Playing Hole Placement

Laying Out Your Playing Holes

What I do to get my playing holes in the proper place is this…  I first glue my blanks halves together and let them sit in the clamps usually overnight.  This is not completely necessary as you can remove the clamps after a couple of hours if you wish.  But I do not do any work on the flute blank until 24 hours has passed.  Then I check to see if the flute plays a note of any sort.  To do this you can really use any small block of wood to cover the Focusing Channel.  Depending on the bore of the flute blank I usually have an idea as to what key I am looking for.  For example if I have a flute blank that is a 7/8″ bore I might be shooting for an F or an F# when I am done.  So the first thing I do is to decide if I want to include the 4 Winds Tuning Holes or not.  If I am going to add the tuning holes I will trim the bottom of the flute until I get within one key of where I want to be.  So if I am shooting for an F# I will trim the bottom of the flute to an approximate F.  If I am not going to use the tuning holes I will trim the bottom of the flute blank to within about (minus) – 10-20 cents (using an electronic tuner) of the note I think I want.  This means that the note is to the flat side.  Then I leave it alone.  Keep in mind that I am still dealing with a square flute blank.
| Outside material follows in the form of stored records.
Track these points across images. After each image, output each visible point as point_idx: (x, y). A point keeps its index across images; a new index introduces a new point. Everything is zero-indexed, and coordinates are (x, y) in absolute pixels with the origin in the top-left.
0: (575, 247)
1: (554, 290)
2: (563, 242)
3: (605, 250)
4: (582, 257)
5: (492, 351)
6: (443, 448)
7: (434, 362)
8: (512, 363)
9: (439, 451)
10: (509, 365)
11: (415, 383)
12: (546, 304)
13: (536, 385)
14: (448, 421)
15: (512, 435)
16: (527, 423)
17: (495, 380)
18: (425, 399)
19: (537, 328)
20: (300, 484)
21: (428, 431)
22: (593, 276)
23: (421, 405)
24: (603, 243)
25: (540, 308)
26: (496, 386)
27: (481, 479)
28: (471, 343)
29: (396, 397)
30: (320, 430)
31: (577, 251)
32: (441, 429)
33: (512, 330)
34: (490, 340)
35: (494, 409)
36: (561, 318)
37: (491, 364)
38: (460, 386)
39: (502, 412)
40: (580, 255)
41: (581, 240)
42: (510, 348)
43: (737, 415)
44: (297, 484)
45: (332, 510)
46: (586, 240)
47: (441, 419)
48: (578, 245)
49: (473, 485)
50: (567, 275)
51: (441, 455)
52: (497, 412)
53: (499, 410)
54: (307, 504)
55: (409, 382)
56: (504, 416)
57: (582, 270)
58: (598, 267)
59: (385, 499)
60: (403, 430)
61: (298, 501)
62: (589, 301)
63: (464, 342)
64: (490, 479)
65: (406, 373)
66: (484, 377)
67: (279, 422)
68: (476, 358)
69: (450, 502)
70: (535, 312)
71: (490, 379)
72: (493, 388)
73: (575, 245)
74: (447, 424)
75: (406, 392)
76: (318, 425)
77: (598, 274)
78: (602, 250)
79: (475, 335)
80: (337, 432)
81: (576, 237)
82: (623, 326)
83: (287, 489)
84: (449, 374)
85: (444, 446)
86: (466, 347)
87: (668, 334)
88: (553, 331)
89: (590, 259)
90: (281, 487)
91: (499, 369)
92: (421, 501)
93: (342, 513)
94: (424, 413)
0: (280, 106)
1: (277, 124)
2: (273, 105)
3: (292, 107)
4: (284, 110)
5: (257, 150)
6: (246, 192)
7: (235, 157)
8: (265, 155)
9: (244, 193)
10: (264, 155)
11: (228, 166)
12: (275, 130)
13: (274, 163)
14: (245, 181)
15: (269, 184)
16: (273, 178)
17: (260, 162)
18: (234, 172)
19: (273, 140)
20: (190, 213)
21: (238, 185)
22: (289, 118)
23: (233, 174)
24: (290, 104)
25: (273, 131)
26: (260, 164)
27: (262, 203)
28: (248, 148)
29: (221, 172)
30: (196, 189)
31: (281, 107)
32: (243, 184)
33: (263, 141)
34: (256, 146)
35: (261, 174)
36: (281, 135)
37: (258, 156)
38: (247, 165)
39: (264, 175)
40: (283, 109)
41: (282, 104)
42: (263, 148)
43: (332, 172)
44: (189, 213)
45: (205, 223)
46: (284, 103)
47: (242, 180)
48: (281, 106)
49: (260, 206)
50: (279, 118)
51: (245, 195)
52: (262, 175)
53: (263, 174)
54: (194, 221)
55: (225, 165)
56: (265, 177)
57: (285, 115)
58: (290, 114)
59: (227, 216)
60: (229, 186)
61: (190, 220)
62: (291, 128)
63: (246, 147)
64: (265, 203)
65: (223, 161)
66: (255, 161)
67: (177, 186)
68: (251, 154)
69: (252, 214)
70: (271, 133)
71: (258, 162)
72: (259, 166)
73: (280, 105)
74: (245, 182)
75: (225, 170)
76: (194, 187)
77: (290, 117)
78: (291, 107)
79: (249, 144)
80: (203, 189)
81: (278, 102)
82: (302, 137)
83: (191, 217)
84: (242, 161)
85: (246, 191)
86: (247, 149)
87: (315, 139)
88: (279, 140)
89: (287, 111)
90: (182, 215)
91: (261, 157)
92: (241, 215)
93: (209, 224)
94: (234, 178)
Usually people want to know why I keep the note to the flat side and not tune it fully to the key and the answer is that as I shape the flute the fundamental note is going to change.  As you shave down your flute blanks the fundamental note will start to creep up.  Keeping it to the flat side makes it easier to correctly tune it later.  Now you are ready to layout your playing holes.  The next thing is to decide if you will be making a five hole or a six hole flute.  We build both and as far as how we measure for each it is basically the same.

Measuring for Holes with NO Four Winds Tuning Holes

 

Assuming you do not want the Four Winds Tuning Holes then measure the distance between the end of the flute and to the very front edge of the cutting edge.  Take the midpoint of this measurement and then mark the top of the flute.  Draw a mark using a square across the body of the flute.  This mark will be where your #3 playing hole will live.  For clarification I count my holes starting at the foot of the flute – the bottom hole is the #1 hole for me.  Now you can measure down the flute for the #2 and #1 hole from this starting midpoint.  A good measurement for a comfortable placement of your fingers is to measure on center 1 1/8″ from center point to center point.  So you should have your #3 hole at midpoint then 1 1/8″ down is the center of the #2 hole and the same for the #1 hole.

Next measure from the center of the #3 hole up the body of the flute towards the blowhole 1 1/4″ and make your mark.  This mark is where the #4 hole would be placed.  Then from the center of the #4 hole measure 1 1/16″ and make your mark for the #5 hole.  Measure again 1 1/16″ up the flute and make your mark for your #6 hole.  The top three holes are 1/16″ closer  together than the bottom three holes.  And, the distance between the #3 and #4 holes is the farthest distance between all of the holes.  These measurements are important and for just about most of the flutes we make these distances work real well and the holes are at a comfortable distance for most players.  If you ever decide to move the midpoint #3 hole for any reason do it to the up side of the flute.

NOTE: If you are building a five hole flute you will not be drilling the #4 hole but you will still want to keep these measurements to locate the #5 & #6 holes.  When we make a five hole flute we many times will use the area where the #4 hole would be in a six hole flute to put a bezel set stone.  We do not always set a stone here but it adds a nice touch to the overall aesthetic of the flute.

Now that you have your marks on the top of your flute you need to also mark the midpoint of the width of the flute blank and draw a centerline down the center of the flute so you cross all six of your hole markings.  At this point we always take a very small drill bit of about 3/32″ or 7/64″ and drill pilot holes at each of the measured spots.  Now you are ready to go ahead and start the shaping process.

You will want to shape your flute to just about the final shape before you start to tune your flute.  As you shape your flute down your fundamental note will start to creep up a bit and this is why you need to be to the flat side of the note.  Be sure to keep checking your fundamental note as you shape.  This is also a good way for you to learn how each thing you do to your flute affects the sound.

The picture to the right is a picture of a six hole flute we recently made for another customer (click image to enlarge).  Take a close look at the placement of the holes.  In this picture you can see we used the 4 Winds Tuning Holes for this flute.  When you use the 4 Winds Tuning Hole you will take your midpoint measurement from the center point of the top 4 Winds Hole (NOT THE END OF THE FLUTE) to the cutting edge.  The 4 Winds Tuning Holes is effectively the end of the flute.  The distance beyond these tuning holes is for aesthetics and it adds extra length to the overall flute.